I emphasize again that mythicity is not coeval with popularity. The mad killer from 1983's CURTAINS is probably no more formidable than Norman Bates in terms of dynamicity, but she isn't anything to write home about in mythic terms. However, the psycho-killer in 1971's BLOOD AND LACE is barely known outside the halls of horror-fanatics, but I rated her mythicity as "good" in my review, if not quite as good as that of Norman and Jason.
One thought I'm toying with is that although I still believe that the mode of the combative is determined by the presence of both *dynamicity* (an exceptional level of power is expressed in the combat of at least two opposed entities) and *centricity* (their combat is central to the plot), the aspect of the combinatory-sublime may affect the way in which a given protagonist's *dynamis* is received.
For instance, I wrote in this essay that even though ordinary gangsters are not able to fight the Golden Age version of the Spectre, the author had to throw in complications so that the Spectre would have struggle on some level. I would add to this observation that criminals in THE SPECTRE represent more than just ordinary crooks: collectively they are the evil that forces the undead avenger to keep up his crusade, rather than going to his eternal rest. On this admittedly limited level, then, even the most mundane crooks assume greater mythicity than they would in a less ambitious story.
A less ambitious story involving another undead avenger appears in the 1941 ghost-comedy film TOPPER RETURNS.

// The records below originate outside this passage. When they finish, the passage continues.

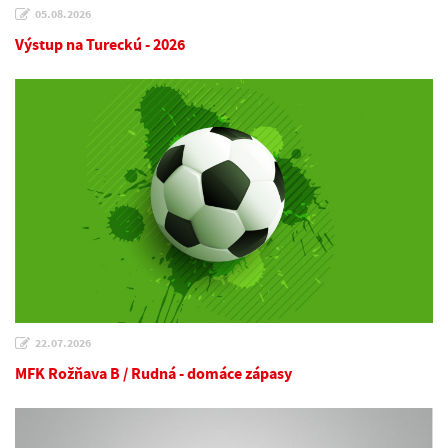
05.08.2026
Výstup na Tureckú - 2026
22.07.2026
MFK Rožňava B / Rudná - domáce zápasy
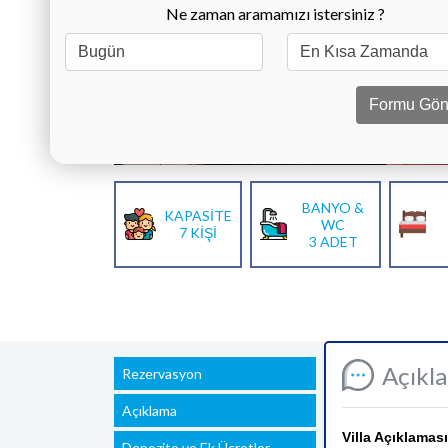
Ne zaman aramamızı istersiniz ?
Formu Gön
BANYO &
KAPASİTE
WC
7 KİŞİ
3 ADET
Açıkl
Rezervasyon
Açıklama
Villa Açıklaması
Depozito ve Ek Ücretler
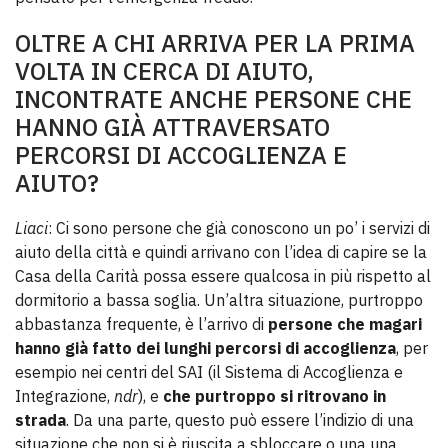
OLTRE A CHI ARRIVA PER LA PRIMA
VOLTA IN CERCA DI AIUTO,
INCONTRATE ANCHE PERSONE CHE
HANNO GIÀ ATTRAVERSATO
PERCORSI DI ACCOGLIENZA E
AIUTO?
Liaci
: Ci sono persone che già conoscono un po’ i servizi di
aiuto della città e quindi arrivano con l’idea di capire se la
Casa della Carità possa essere qualcosa in più rispetto al
dormitorio a bassa soglia. Un’altra situazione, purtroppo
abbastanza frequente, è l’arrivo di
persone che magari
hanno già fatto dei lunghi percorsi di accoglienza
, per
esempio nei centri del SAI (il Sistema di Accoglienza e
Integrazione,
ndr
), e
che purtroppo si ritrovano in
strada
. Da una parte, questo può essere l’indizio di una
situazione che non si è riuscita a sbloccare o una una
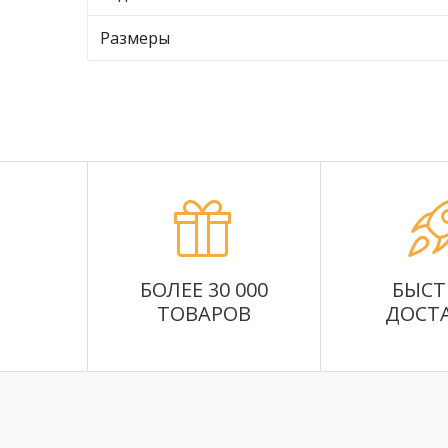
Размеры
БОЛЕЕ 30 000
БЫСТ
ТОВАРОВ
ДОСТ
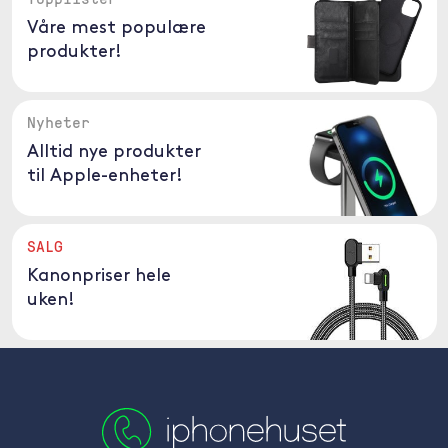
Våre mest populære
produkter!
Nyheter
Alltid nye produkter
til Apple-enheter!
SALG
Kanonpriser hele
uken!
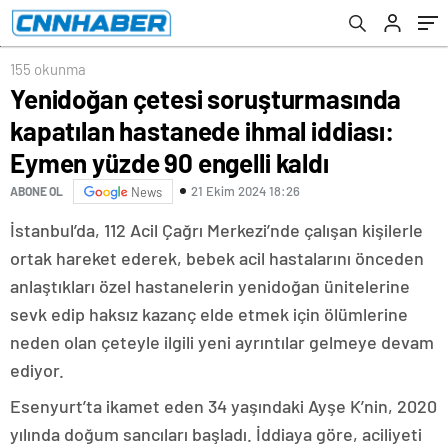
yüzde 90 engelli kaldı
155 okunma
Yenidoğan çetesi soruşturmasında
kapatılan hastanede ihmal iddiası:
Eymen yüzde 90 engelli kaldı
21 Ekim 2024 18:26
ABONE OL
News
İstanbul’da, 112 Acil Çağrı Merkezi’nde çalışan kişilerle
ortak hareket ederek, bebek acil hastalarını önceden
anlaştıkları özel hastanelerin yenidoğan ünitelerine
sevk edip haksız kazanç elde etmek için ölümlerine
neden olan çeteyle ilgili yeni ayrıntılar gelmeye devam
ediyor.
Esenyurt’ta ikamet eden 34 yaşındaki Ayşe K’nin, 2020
yılında doğum sancıları başladı. İddiaya göre, aciliyeti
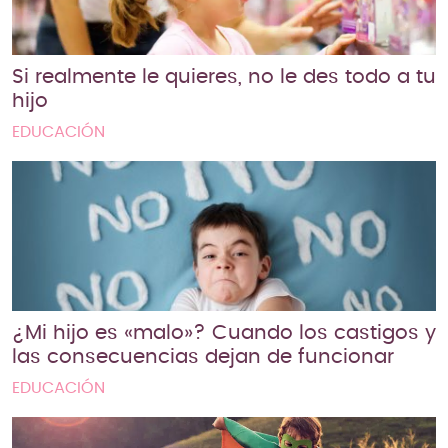
Si realmente le quieres, no le des todo a tu
hijo
EDUCACIÓN
¿Mi hijo es «malo»? Cuando los castigos y
las consecuencias dejan de funcionar
EDUCACIÓN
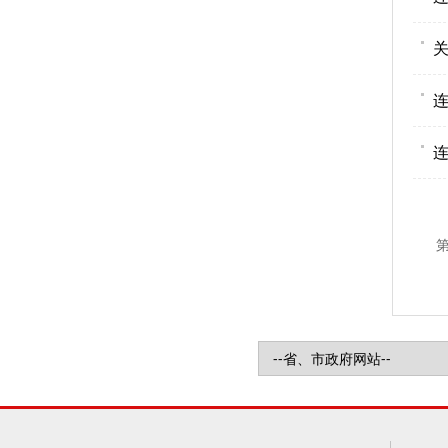
关
连
连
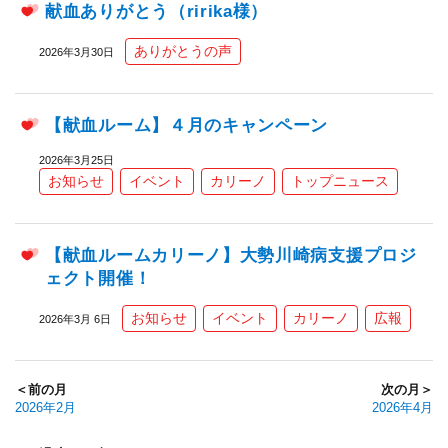
献血ありがとう（ririka様）
ありがとうの声
2026年3月30日
【献血ルーム】４月のキャンペーン
2026年3月25日
お知らせ
イベント
カリーノ
トップニュース
【献血ルームカリーノ】大勢川崎病支援プロジ
ェクト開催！
お知らせ
イベント
カリーノ
広報
2026年3月 6日
＜前の月
次の月＞
2026年2月
2026年4月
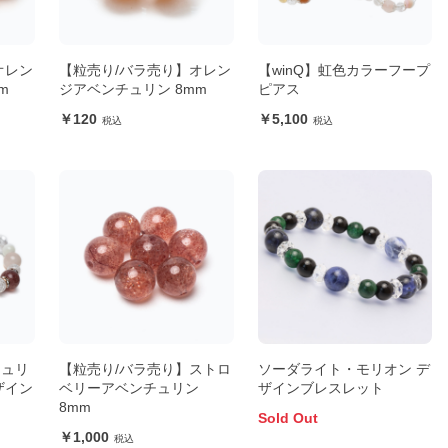
オレン
【粒売り/バラ売り】オレン
【winQ】虹色カラーフープ
m
ジアベンチュリン 8mm
ピアス
120
5,100
チュリ
【粒売り/バラ売り】ストロ
ソーダライト・モリオン デ
ザイン
ベリーアベンチュリン
ザインブレスレット
8mm
Sold Out
1,000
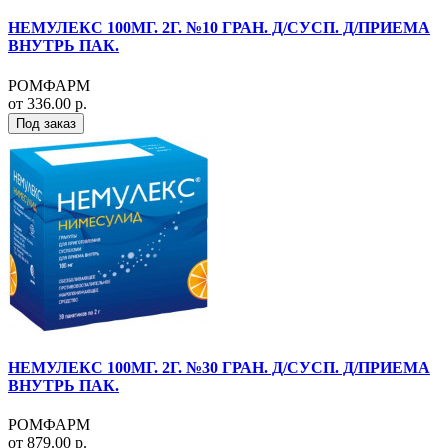
НЕМУЛЕКС 100МГ. 2Г. №10 ГРАН. Д/СУСП. Д/ПРИЕМА
ВНУТРЬ ПАК.
РОМФАРМ
от 336.00 р.
Под заказ
НЕМУЛЕКС 100МГ. 2Г. №30 ГРАН. Д/СУСП. Д/ПРИЕМА
ВНУТРЬ ПАК.
РОМФАРМ
от 879.00 р.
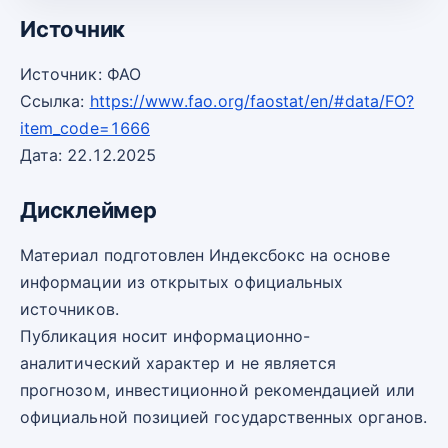
Источник
Источник: ФАО
Ссылка:
https://www.fao.org/faostat/en/#data/FO?
item_code=1666
Дата: 22.12.2025
Дисклеймер
Материал подготовлен Индексбокс на основе
информации из открытых официальных
источников.
Публикация носит информационно-
аналитический характер и не является
прогнозом, инвестиционной рекомендацией или
официальной позицией государственных органов.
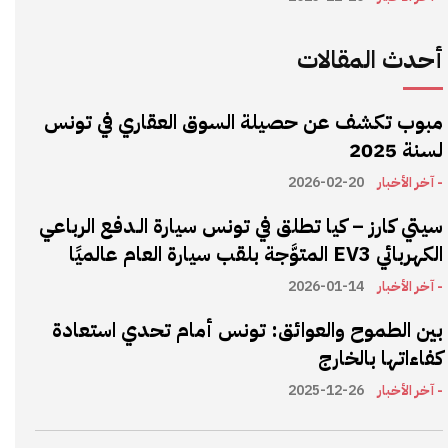
أحدث المقالات
مبوب تكشف عن حصيلة السوق العقاري في تونس
لسنة 2025
- آخر الأخبار
2026-02-20
سيتي كارز – كيا تطلق في تونس سيارة الـدفع الرباعي
الكهربائي EV3 المتوَّجة بلقب سيارة العام عالميًا
- آخر الأخبار
2026-01-14
بين الطموح والعوائق: تونس أمام تحدي استعادة
كفاءاتها بالخارج
- آخر الأخبار
2025-12-26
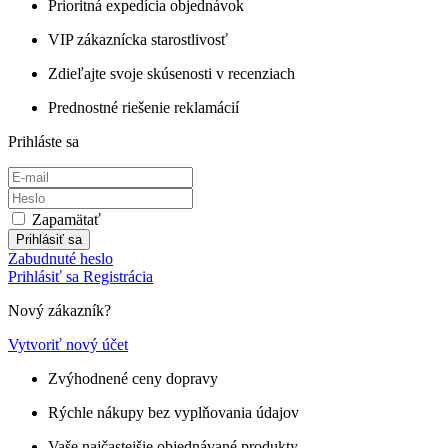
Prioritná expedícia objednávok
VIP zákaznícka starostlivosť
Zdieľajte svoje skúsenosti v recenziach
Prednostné riešenie reklamácií
Prihláste sa
Zapamätať
Prihlásiť sa
Zabudnuté heslo
Prihlásiť sa
Registrácia
Nový zákazník?
Vytvoriť nový účet
Zvýhodnené ceny dopravy
Rýchle nákupy bez vyplňovania údajov
Vaše najčastejšie objednávané produkty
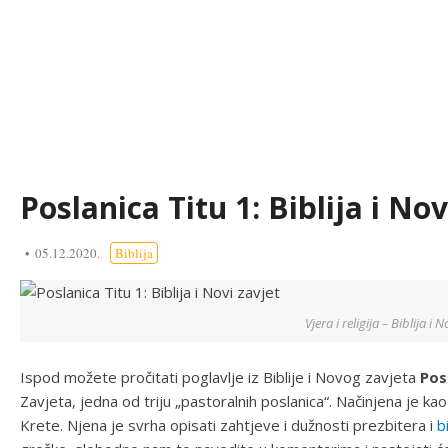
Poslanica Titu 1: Biblija i Nov
05.12.2020.
Biblija
Vjera i religija – Biblija i N
Ispod možete pročitati poglavlje iz Biblije i Novog zavjeta
Pos
Zavjeta, jedna od triju „pastoralnih poslanica“. Načinjena je k
Krete. Njena je svrha opisati zahtjeve i dužnosti prezbitera i
b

This engaging if simple comedy-- barely a TOPPER film at all, as the titular character has little to do in it-- is really about co-star Joan Blondell's character Gail Richards. While staying at a typical Hollywood "old dark house," Gail is murdered by an unknown assailant. Gail rises again as a ghost who wants to bring her murderer to justice, and forces the twittery Topper to help her. To be sure, though, like other ghosts in the TOPPER oeuvre, Gail is able to affect the physical world. In one scene the masked murderer attempts to kill again, and Gail, turning invisible, rains punches down on the confused killer until he flees. At the climax she does manage to ferret out her killer and cause his death too.
The mere fact that the mystery killer is not exceptional in his dynamicity would keep this from being a "combative" film. However, would things be different if the killer had a more prepossessing aspect, if he had some sort of bizarre identity like "the Bat?"
Such an added fillip might indeed make a difference, and in future essays I'll discuss some reasons why.